Overall, I'm pretty pleased. I know that in Boston I ran them at insane low pressures in the snow/ice (think ~25 psi on the road) and didn't get any pinch flats, but sadly that's no longer a concern out here

Anonymous said...

Good advice, thanks K. I will try Panaracer's tire once my current tire is spent.

Much to my own surprise, Bontrager's Race X Lite, which came with my Lemond, hold the record so far in my books (5,000km). I have used both Schwalbe (Stelvio) and Conti (Ultra Sport) with somewhat disappointing results, though I like Schwalbe's MTB tires.

Right now I am trying Kenda's Kriterium, for they were the cheapest I could find at my LBS and looked most durable. The rear tire has survived 700km so far but already looks a bit like a Swiss cheese; it is hard to believe but the roads here in Auckland are worse than in Boston.


Unknown said...

@xsdg: I've never personally rode the Gatorskins but a friend of mine has been using them on his daily driver (~20mi/day) and has had numerous punctures in recent history.

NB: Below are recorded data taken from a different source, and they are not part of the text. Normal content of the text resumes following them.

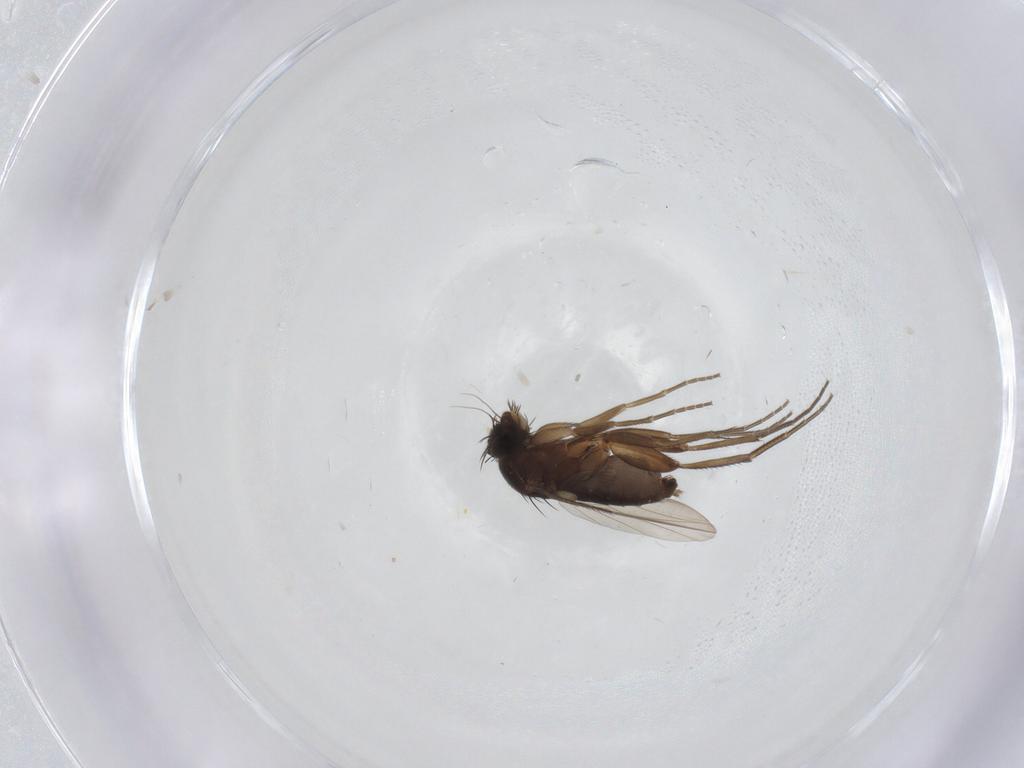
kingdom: Animalia
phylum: Arthropoda
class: Insecta
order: Diptera
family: Phoridae
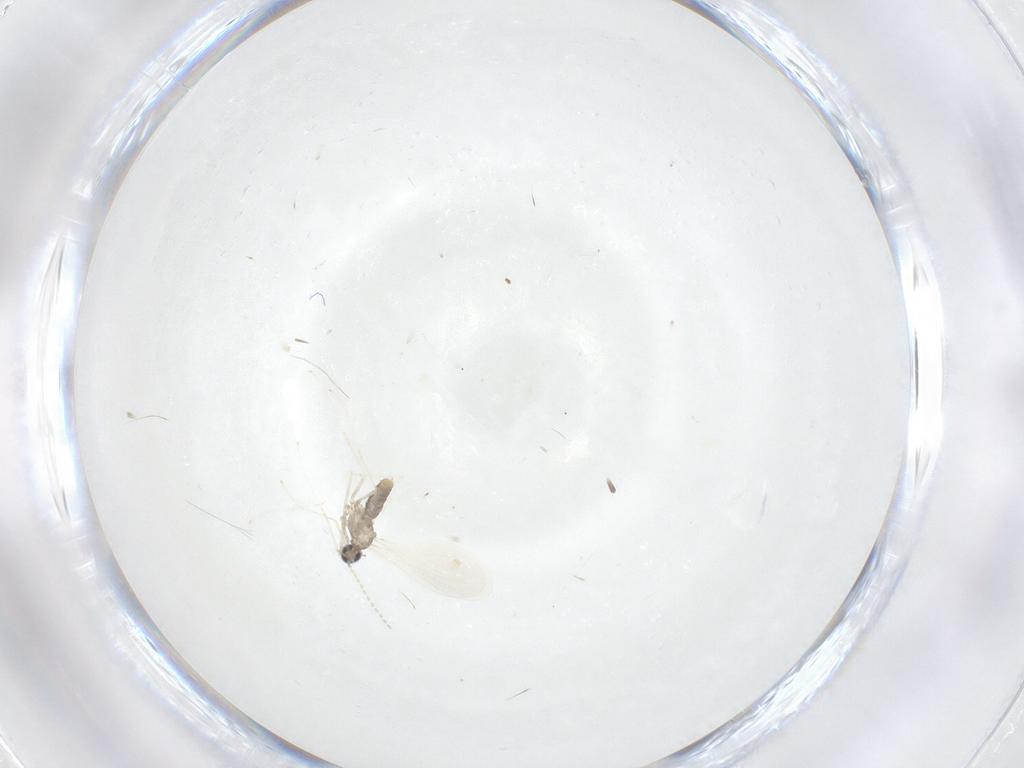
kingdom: Animalia
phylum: Arthropoda
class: Insecta
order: Diptera
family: Cecidomyiidae
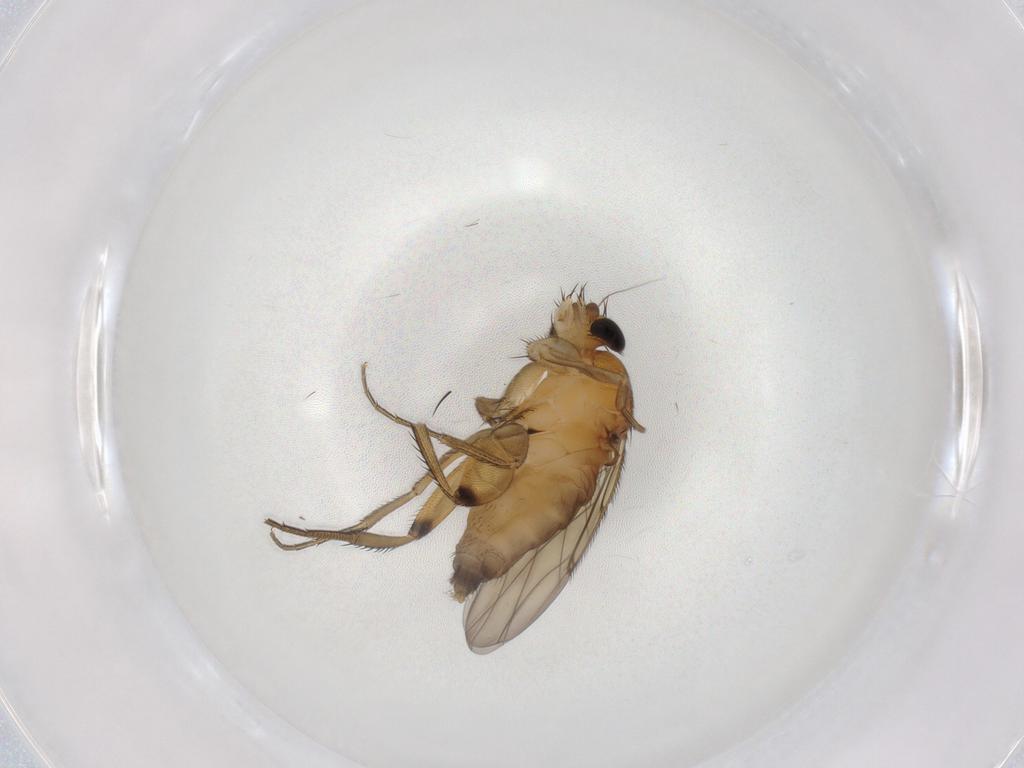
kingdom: Animalia
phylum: Arthropoda
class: Insecta
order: Diptera
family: Phoridae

I suspect the above has to do with the fact that Gatorskins are still designed to be a little racy. Even the new Gator "Hardshell" version is 180tpi. By comparison the TServ is 66tpi. It's those big fat cords that do the real protecting. Doing some forensics on my old tires, I see about two dozen cuts that got through the rubber and down to the casing. Of those, only one or two managed to cleanly cut through any of the cord, and only one cut got all the way through (a piece of glass that had two razor edges about 4mm long and perfect point at one end)

Caroline said...
This comment has been removed by the author.
xsdg said...

Wrench: what size gatorskins is your friend riding? That said, I'll undoubtedly end up trying the Panaracers given that they're about half the price of the gatorskins.

Unknown said...

@xsdg: He's riding 28's. They predate the new "hardshell" model so I suspect they are the same as the current normal version. He says he uses about 80psi and all the flats have been due to glass.

Relatedly, even closer forensics of the Panaracers showed that many of the cuts had rounded pieces of glass in them, as if the sharp piece that originally cut the rubber got stuck in the hole but was ground into oblivion before it got through the casing.